Bien que mon analyse ne soit pas politiquement correcte, elle demeure confirmée par les faits : si l’on compare les 10% les plus riches aux 10% les plus pauvres, voici les statistiques établies pour L’OCDE, pour la période 1985-2008 (en pourcentage de variation annuelle) les 10% les mieux rémunérés ont vu leurs salaires progresser de 1.3% et les 10% les moins bien rémunérés de 1.6%. Les chiffres respectifs pour la Grande-Bretagne sont : 2,5% et 0,9% ; pour les Etats-Unis :1,5% et 0,1% ; même l’Allemagne (et c’est une surprise) connaît la même progression 1,6% et 0,1% !

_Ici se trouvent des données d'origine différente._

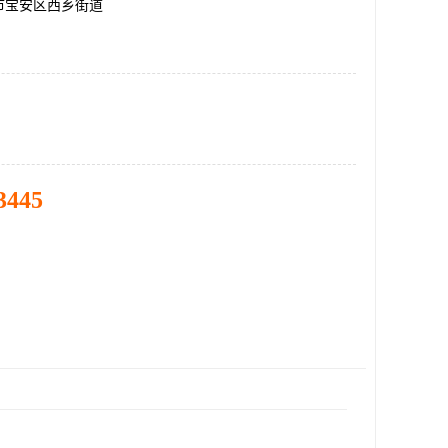
市宝安区西乡街道
3445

En conclusion, ces chiffres montrent que les inégalités, si on met de côté les 0,1% les plus riches(3), ont tendance à baisser légèrement en France. Ces statistiques corroborent bien les autres éléments de mesure (coefficient GINI de 0,33 pour la France, contre 0,41 pour les Etats-Unis et 0,51 pour la Chine (4) ).

Or l’histoire nous apprend que la croissance tend à faiblir, au fur et à mesure, que les inégalités diminuent. Inversement l’exemple de la Chine indique qu’un minimum d’écart de niveau de vie est nécessaire pour favoriser la croissance (il suffit de comparer les taux de croissance sous Mao et sous Peng et ses successeurs (5) ).

En ce qui concerne la France, la pression fiscale est déjà suffisamment forte (record parmi les pays industrialisés) et concentrée sur les classes moyennes/supérieures, pour qu’on  puisse penser qu’une hausse supplémentaire vérifiera l’axiome de Lafer : « trop d’impôt tue l’impôt ».

Nous conclurons en affirmant que le désendettement ne pourra réussir que si nous commençons par rétablir la croissance. Celle-ci ne proviendra pas d’une relance de la consommation par les dépenses publiques (6), mais d’un effort continu en faveur d’un retour à la compétitivité des entreprises françaises et en s’inspirant de l’exemple allemand et en libérant le marché du travail, pour faciliter une politique de l’offre. Le reste viendra logiquement en son temps : « il faut semer avant de récolter ».

Bernard Marois
Professeur Emérite à HEC PARIS
Président d’Honneur du Club Finance HEC

(1) C’est la solution que je préconisais déjà il y a plus d’un an (cf. mes éditoriaux précédents). Que de temps perdu !
(2) Sans croissance parallèle, ce ratio passera à 60% dans 3 ans, si le programme socialiste est appliqué. A ce moment là (2015), le taux de prélèvement dépassera 50% ! Les limites du supportable seront alors dépassées.
(3) Ces personnes (artistes, footballeurs, grands patrons) disposent de toutes façons de solutions pour éviter le fisc , difficiles à contrer (dans un contexte de mondialisation des capitaux). 
(4) Plus ce taux est bas, plus le taux est égalitaire (cf. mon édito du 8 mars 2012 : « croissance et inégalités »).
(5) Il est également évident que de trop grosses inégalités tendent à faire baisser le taux de croissance, en démotivant « le pauvre peuple » qui voit la « nomenclature » s’enrichir d’une façon éhontée.
(6) Je récuse également les soi-disants « grands travaux d’infrastructure », dans la mesure où la France est déjà bien pourvue en TGV, autoroutes et autres voies de communication. Il est plus utile d’avoir chaque année 1000 PME qui deviennent des ETI (Entreprises Intermédiaires), capables d’exporter leurs produits vers les pays émergents.